If you have just had surgery to repair a hernia, you may be wondering when you can start exercising again. You also may be curious about exactly what types of exercises you can do that will be safe. Should you do something aerobic? Can you lift weights? What types of abdominal exercises, if any, are safe?
Different types of hernias are repaired differently. Some are done laparoscopically while others require an incision that takes a longer period of time to heal. Doctors often recommend that you avoid any activities that stretch or pull the abdominal muscle for two weeks after a hernia operation. Then in the two- to three-week period following surgery, you can start conditioning and resistance exercises. In week four, you can begin abdominal-strengthening exercises and walking. Usually, if you have had a laparoscopic procedure, you can participate in non-contact sports six to eight weeks after surgery and contact sports eight to 10 weeks after surgery. But if you had an abdominal incision, you will have to wait six to eight weeks to do any non-contact sports and eight to 10 weeks before you play any contact sports. If you are a runner, start out slowly by walking. Then alternate between walking and jogging, proceeding gradually and increasing your speed and distance by about 10 per cent each time you work out. Also, if you happen to be a golfer, make sure you check with your doctor to see if you can handle the rotational movement involved in swinging a golf club.

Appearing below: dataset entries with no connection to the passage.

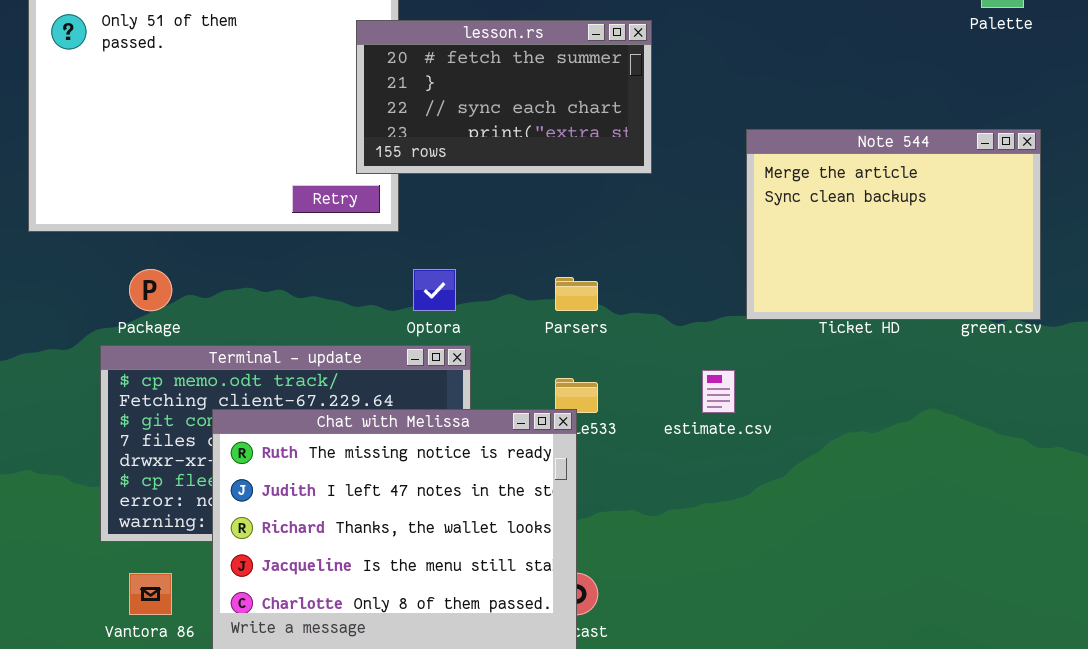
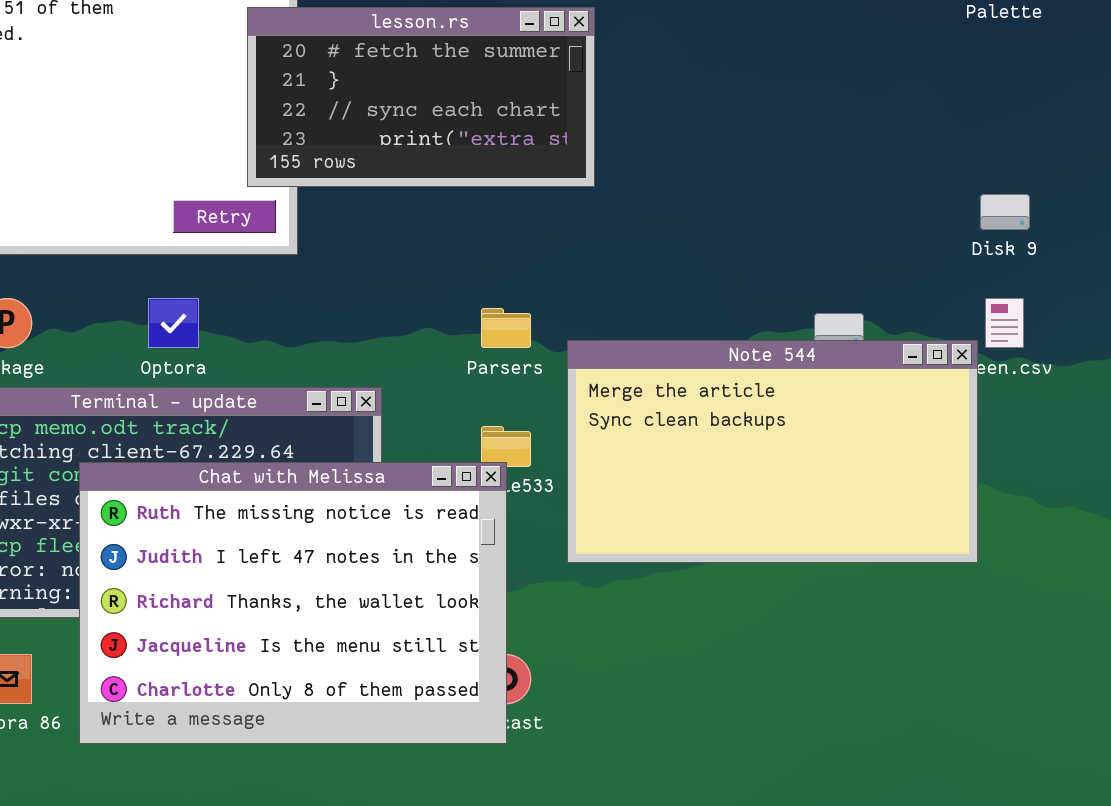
Note 544: [746,129,1041,320] -> [567,340,978,563], moved, resized
Optora: [413,269,456,311] -> [148,298,199,348], moved

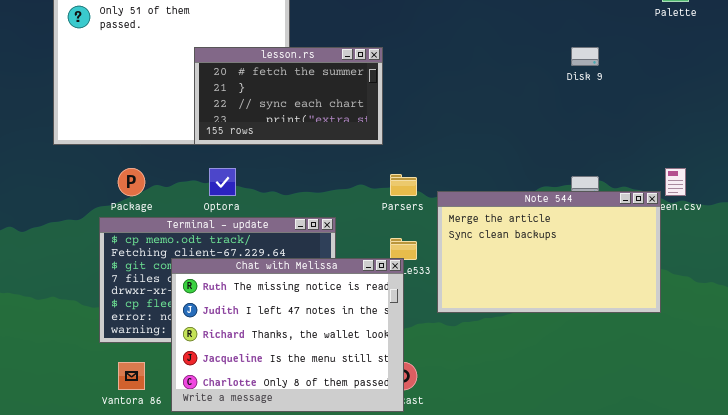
lesson.rs: [247,7,595,187] -> [194,47,383,145], moved
Disk 9: [980,194,1030,230] -> [571,47,599,66], moved

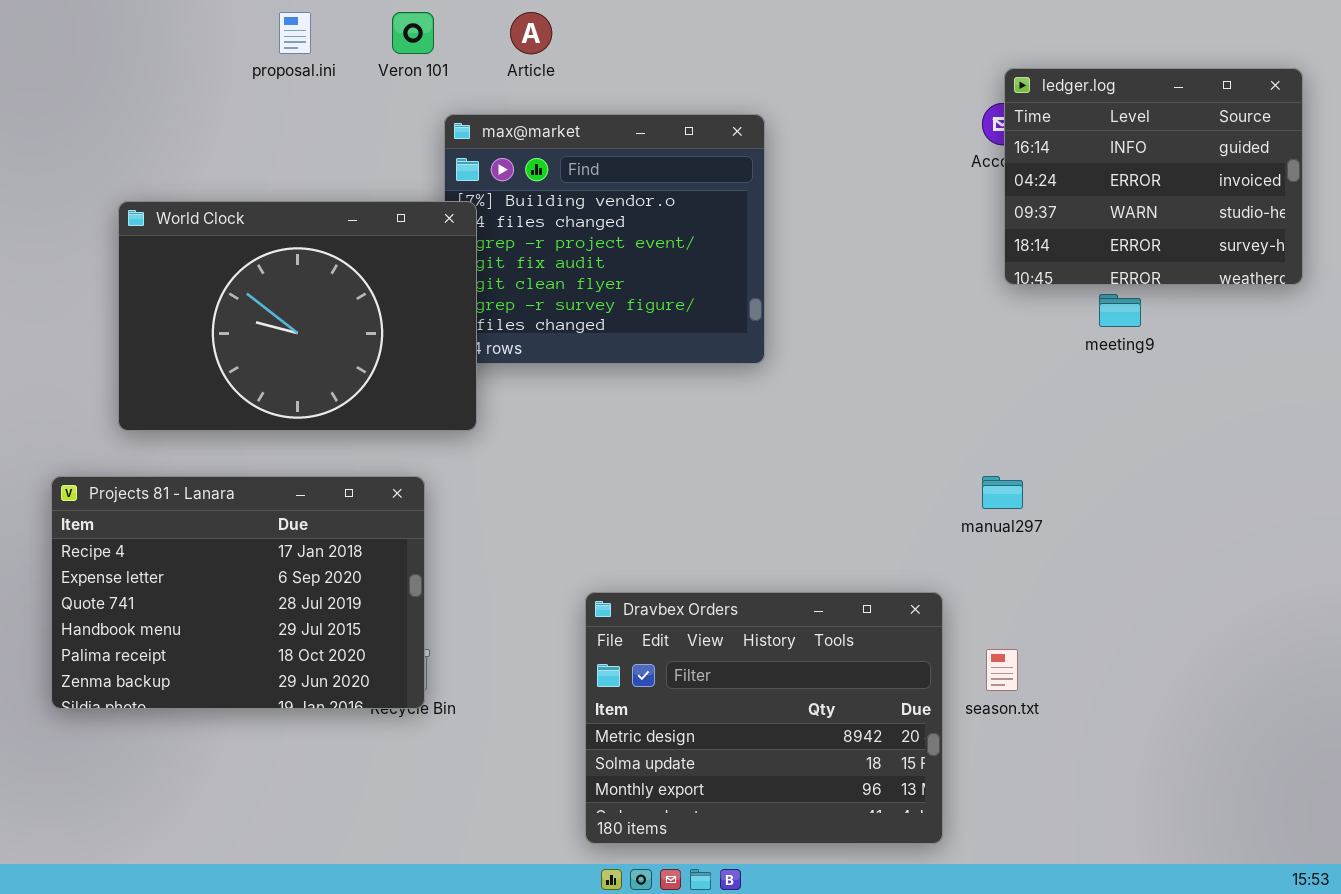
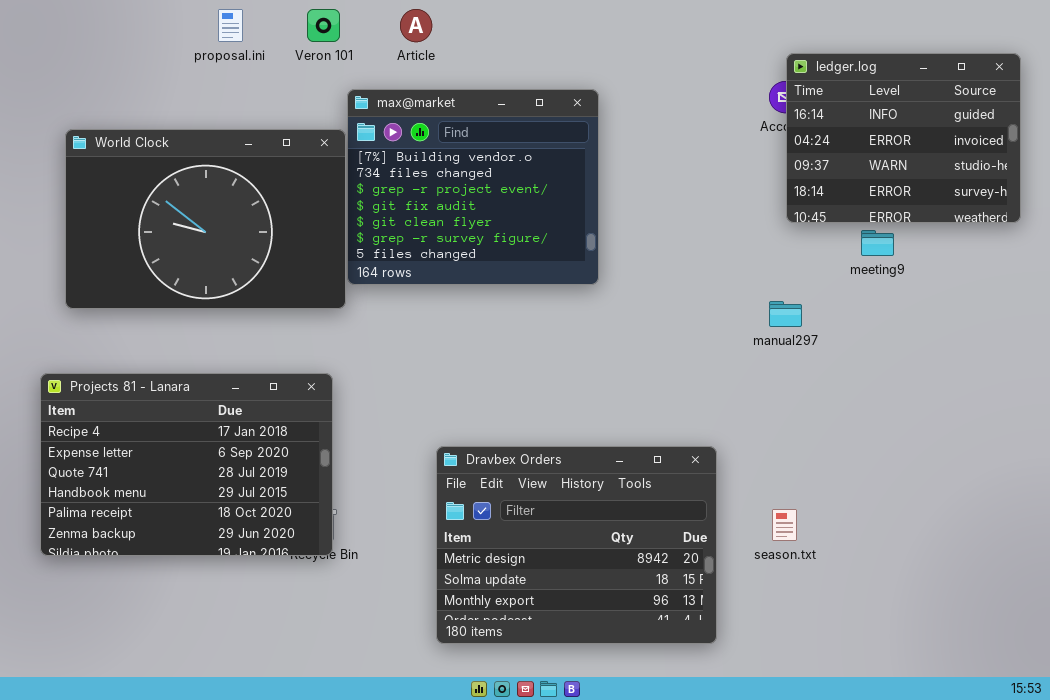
World Clock: [118,201,477,431] -> [65,129,346,309], moved
manual297: [982,476,1023,509] -> [769,301,802,327], moved
Dravbex Orders: [585,592,943,844] -> [436,446,717,644], moved

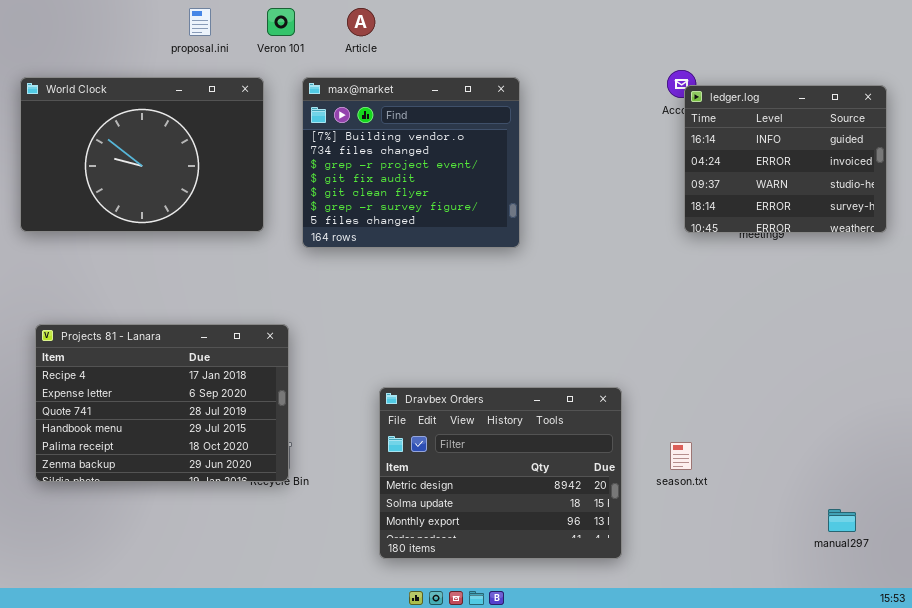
ledger.log: [786,53,1021,223] -> [684,85,887,233], moved
World Clock: [65,129,346,309] -> [20,77,264,232], moved
manual297: [769,301,802,327] -> [828,509,856,532], moved

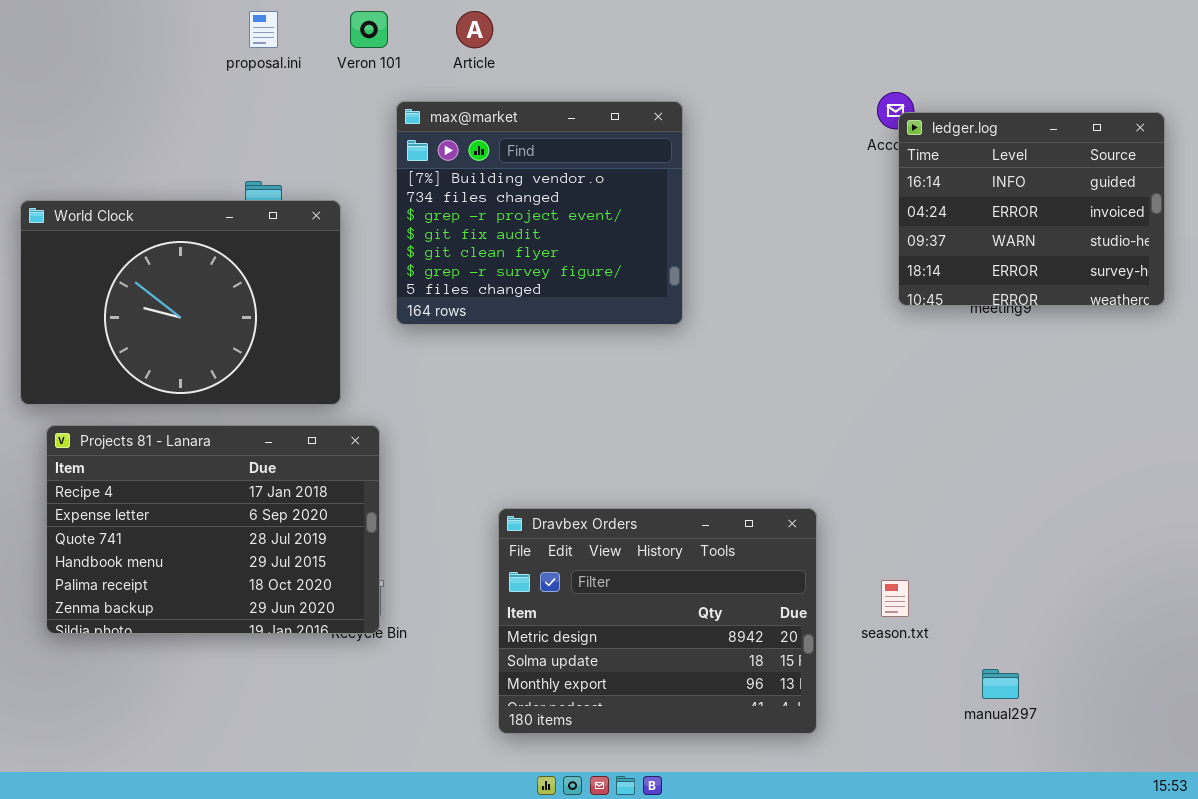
World Clock: [20,77,264,232] -> [20,200,341,405], moved
manual297: [828,509,856,532] -> [982,669,1019,699], moved

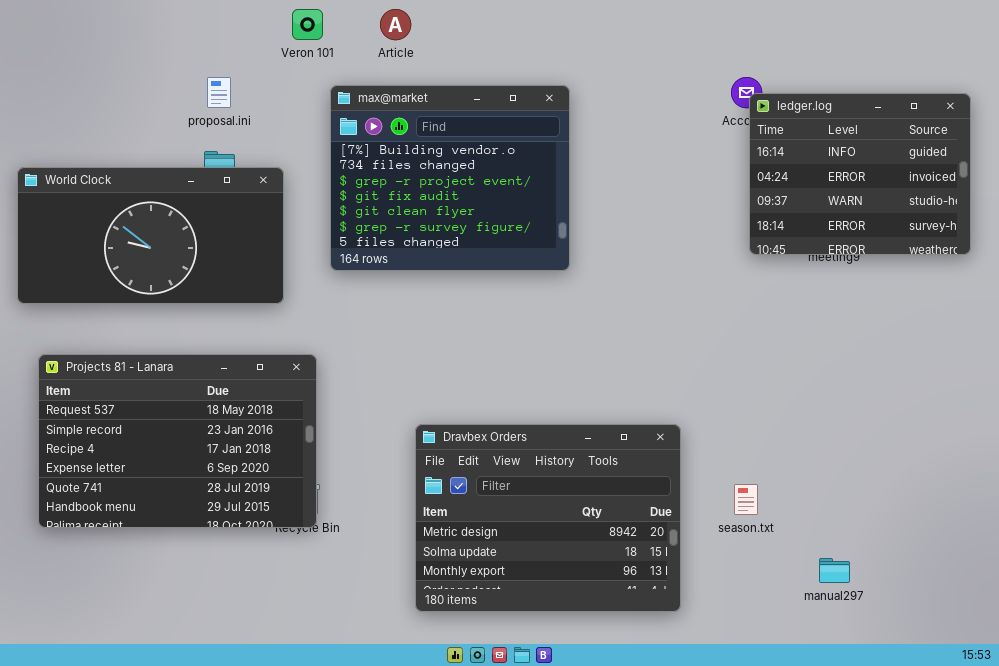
proposal.ini: [249,11,278,48] -> [207,77,231,108], moved
World Clock: [20,200,341,405] -> [17,167,284,304], resized
Projects 81 - Lanara: [46,425,380,634] -> [38,354,317,528], scrolled up 2 rows

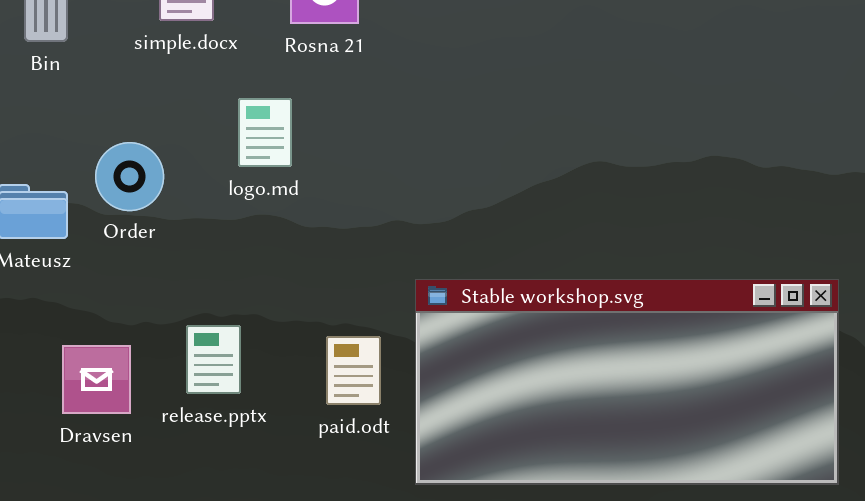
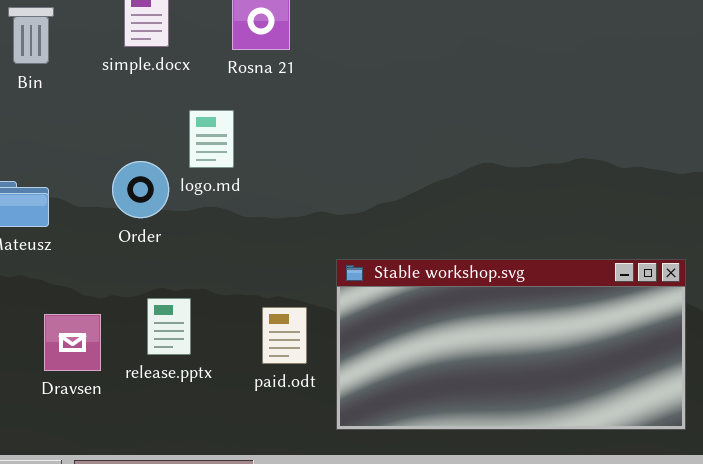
Order: [95,142,164,211] -> [112,161,169,218], moved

To be on the safe side, you may want to wait a couple of months before doing any abdominal exercises unless your doctor has told you otherwise. Hernia repair often leaves one or two weak areas in the abdomen, and so you have to be careful about what types of exercises you do.
To strengthen your abs, you can do some abdominal curls on a firm surface. Do them with your knees raised to minimise the likelihood that you will use your hip flexors rather than your ab muscles. Start slowly by just trying to reduce the pressure on your shoulder blades without moving your body. Do not join your hands behind your head because that puts extra stress on your neck. Instead, just keep your arms on the floor. Also, breathe out as you curl up rather than holding your breath. See if you can do 15 repetitions during which you take the pressure off your shoulders for a couple of seconds. Start with one set and gradually increase to three sets over the course of a couple of weeks, making sure to rest every other day in order to avoid overtraining. Gradually move on to lifting the shoulder blades two to three inches off the floor, doing three sets of 15 reps. If it hurts at any time, you should stop immediately; and if you are sore before your next training session, then reduce your reps until you fully recover. Your ultimate goal will be to raise your torso to a 45-degree angle and then as far as you are able--never rushing the process.
Another ab exercise you might want to try involves lying on your back with your head below your feet. From there, slowly raise both legs about a foot. Then spread your legs apart, using resistance if possible. You also can try to raise your legs while someone tries pushing them down. Another good ab exercise requires you to lie on your back and do cycling movements with your legs.